> [The task] For the data below, say how many lines contain "center". Only the number should be given.

> [Input data]
——

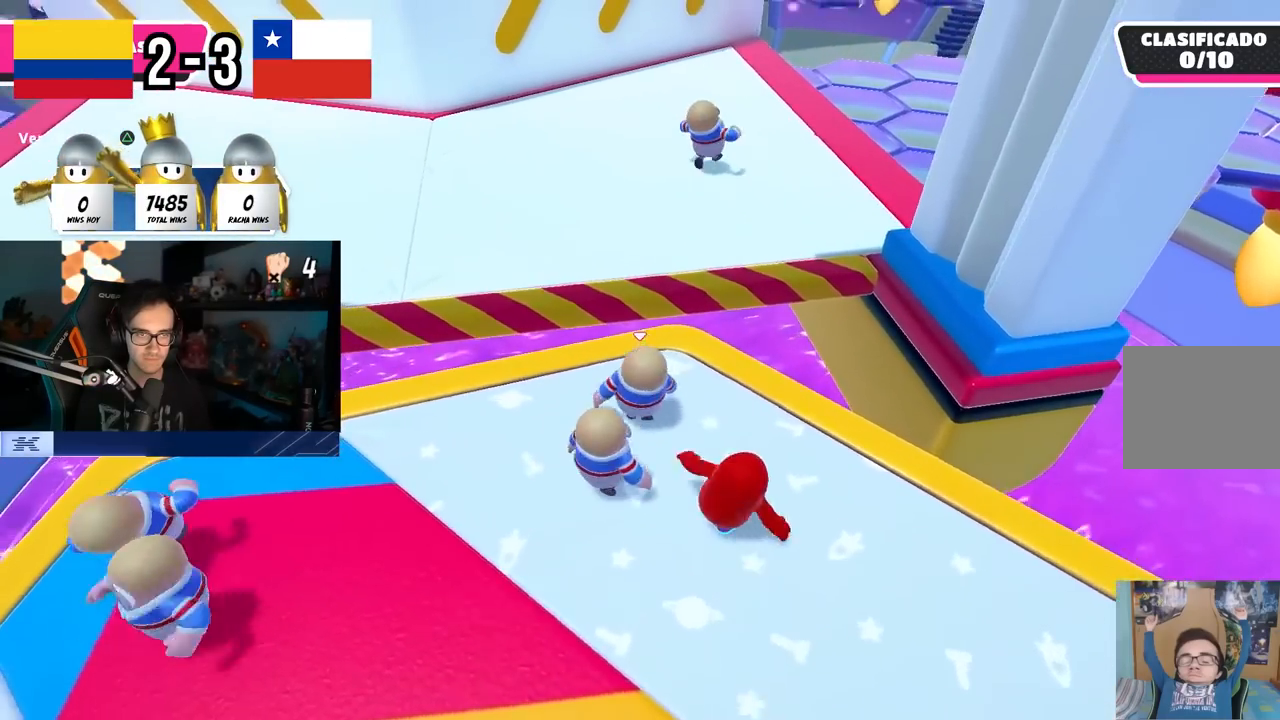
{"buttons": [], "left_stick": "up", "right_stick": "down-right", "events": [[83, "CROSS", "down"], [300, "CROSS", "up"], [467, "right_stick", "down-right"]]}
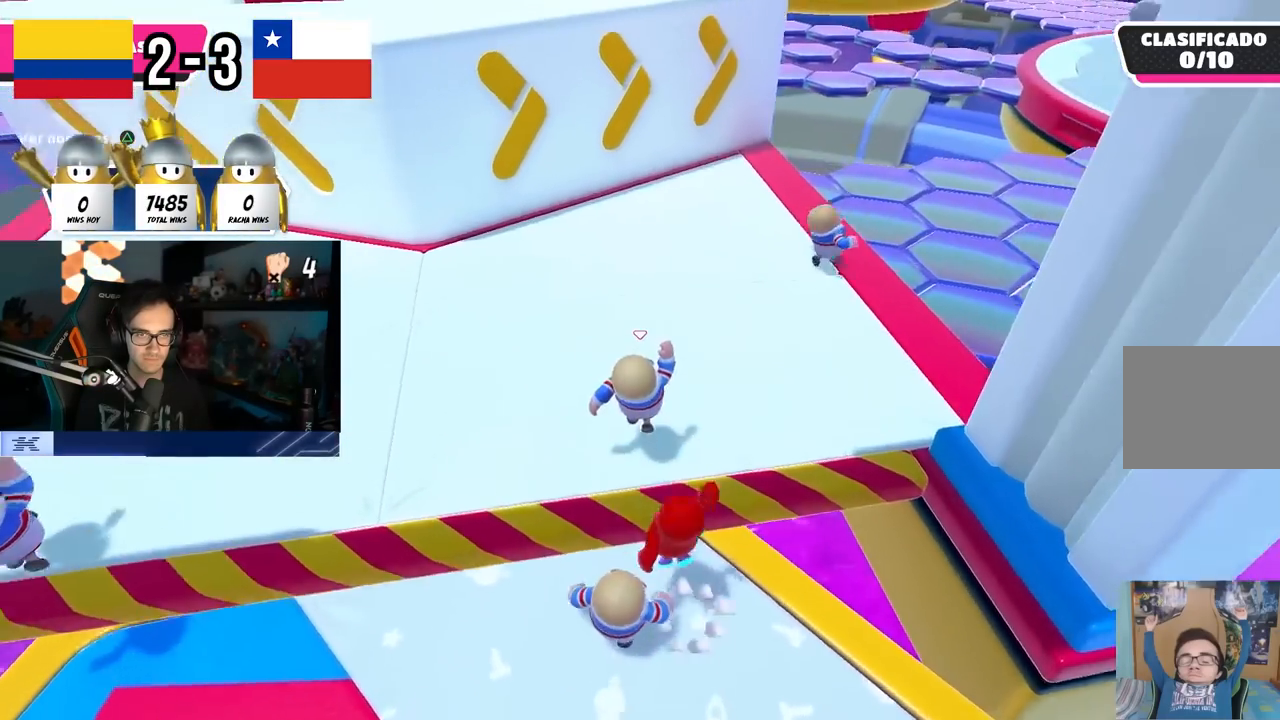
{"buttons": [], "left_stick": "up-left", "right_stick": "down-right", "events": [[100, "right_stick", "center"], [150, "CROSS", "down"], [300, "CROSS", "up"], [433, "right_stick", "down-right"], [450, "left_stick", "up-left"]]}
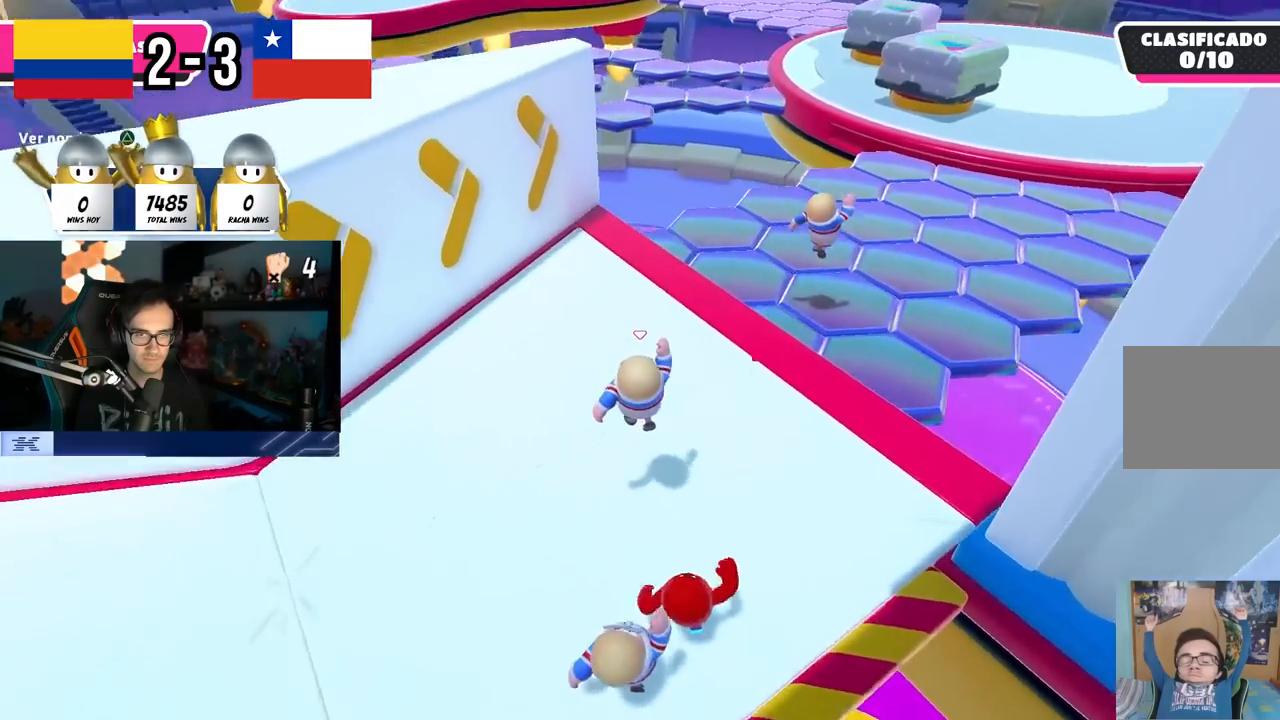
{"buttons": [], "left_stick": "up-right", "right_stick": "center", "events": [[17, "right_stick", "right"], [117, "left_stick", "up-right"], [267, "right_stick", "center"]]}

——

> [Answer to the exercise] 2